One welcomed development came earlier this month, when William Reilly, a former head of the U.S. Environmental Protection Agency and co-chair of the Commission that investigated the Deepwater Horizon disaster, led a group of experts to Cuba to take a look at their plans. While the administration has done well giving permission to Mr. Reilly, as well as to other experts, to discuss the problem with Cuban counterparts, it should move more aggressively to work with the Cuban government to cooperate on plans for safe drilling and responding to a possible crisis.
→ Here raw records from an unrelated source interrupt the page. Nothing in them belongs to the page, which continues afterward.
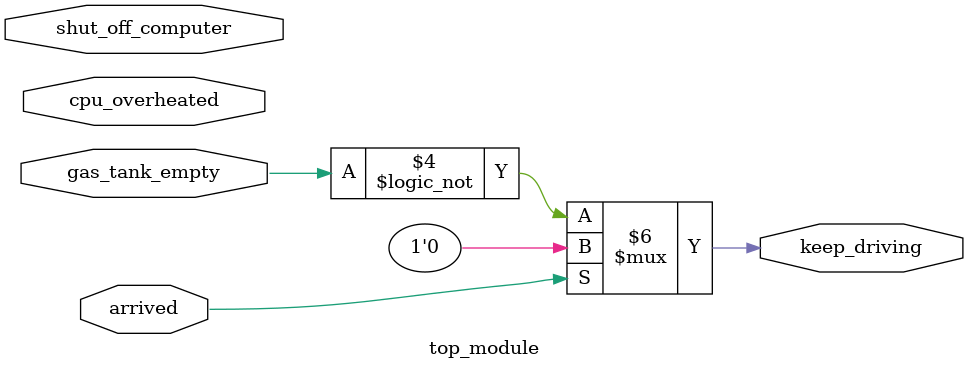
<source format=sv>
module top_module (
    input cpu_overheated,
    input arrived,
    input gas_tank_empty,
    input shut_off_computer,
    output reg keep_driving
);

    always @(*) begin
        if (cpu_overheated)
            shut_off_computer = 1;
        else
            shut_off_computer = 0;
    end

    always @(*) begin
        if (!arrived)
            keep_driving = !gas_tank_empty;
        else
            keep_driving = 0;
    end

endmodule

</source>
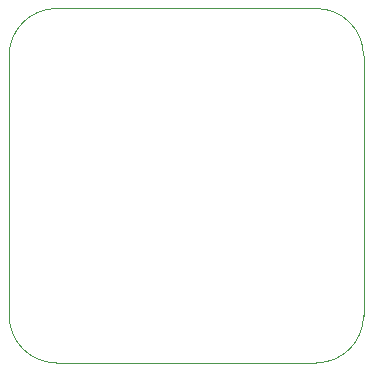
<source format=gbr>
%TF.GenerationSoftware,KiCad,Pcbnew,(5.1.8)-1*%
%TF.CreationDate,2021-03-21T23:47:40-07:00*%
%TF.ProjectId,rls2hd-bob,726c7332-6864-42d6-926f-622e6b696361,rev?*%
%TF.SameCoordinates,Original*%
%TF.FileFunction,Profile,NP*%
%FSLAX46Y46*%
G04 Gerber Fmt 4.6, Leading zero omitted, Abs format (unit mm)*
G04 Created by KiCad (PCBNEW (5.1.8)-1) date 2021-03-21 23:47:40*
%MOMM*%
%LPD*%
G01*
G04 APERTURE LIST*
%TA.AperFunction,Profile*%
%ADD10C,0.050000*%
%TD*%
G04 APERTURE END LIST*
D10*
X115000000Y-96000000D02*
G75*
G02*
X111000000Y-100000000I-4000000J0D01*
G01*
X89000000Y-100000000D02*
G75*
G02*
X85000000Y-96000000I0J4000000D01*
G01*
X85000000Y-74000000D02*
G75*
G02*
X89000000Y-70000000I4000000J0D01*
G01*
X111000000Y-70000000D02*
G75*
G02*
X115000000Y-74000000I0J-4000000D01*
G01*
X85000000Y-74000000D02*
X85000000Y-96000000D01*
X111000000Y-70000000D02*
X89000000Y-70000000D01*
X115000000Y-96000000D02*
X115000000Y-74000000D01*
X89000000Y-100000000D02*
X111000000Y-100000000D01*
M02*

</source>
Rather than moving forward, some in the U.S. Congress would make the problem worse. Rep. Ileana Ros-Lehtinen (FL-R), who criticized Mr. Reilly’s visit to Cuba as “giving credibility to the regime’s dangerous oil-drilling scheme,” has offered legislation to try and stop Repsol from drilling. Rep. Vern Buchanan (FL-R) would deny Repsol the right to drill in U.S. waters if it helped Cuba drill in its waters. Thirty-four members of both parties have written Repsol directly, threatening the company if it drills with Cuba.
Yet this tactic can’t work. Even if they could deter Repsol from drilling – which is unlikely – they cannot stop Cuba and partners from countries like China, Russia, and Venezuela, from using the rig and searching for oil.
At some point, it is likely that drilling will begin and the United States ought to do what it can to prepare for that eventuality. The U.S. government should facilitate access by Cuba and its drilling partners to the resources they need to drill safely. President Obama should instruct the Treasury Department to issue a blanket general license now that would allow private industry to provide what oil expert Jorge Piñon calls ”any conceivable response” in the event of a crisis.
As we have already done with Mexico and Canada, the U.S. should join Cuba in crafting a crisis response agreement covering on-scene coordinators, a joint response team, response coordination centers, rapid notification protocols, customs and immigration procedures, and communications. The plan should be written, signed, tested, and implemented as quickly as possible.
Earlier this year, the Deep Water Horizon Commission, which Mr. Reilly co-chaired, said in its final report “that neither BP nor the federal government was prepared to deal with a spill” of its magnitude or complexity; that industry and policy makers were lulled by a “culture of complacency” that resulted in 5 million barrels of oil being dumped into the Gulf.
Having seen this movie once before, complacency is inexcusable. Politics should not blind Washington to the reality of the situation unfolding off of our shores.
Sarah Stephens is Executive Director of the Center for Democracy in the Americas. Jake Colvin is Vice President for Global Trade Issues at the National Foreign Trade Council.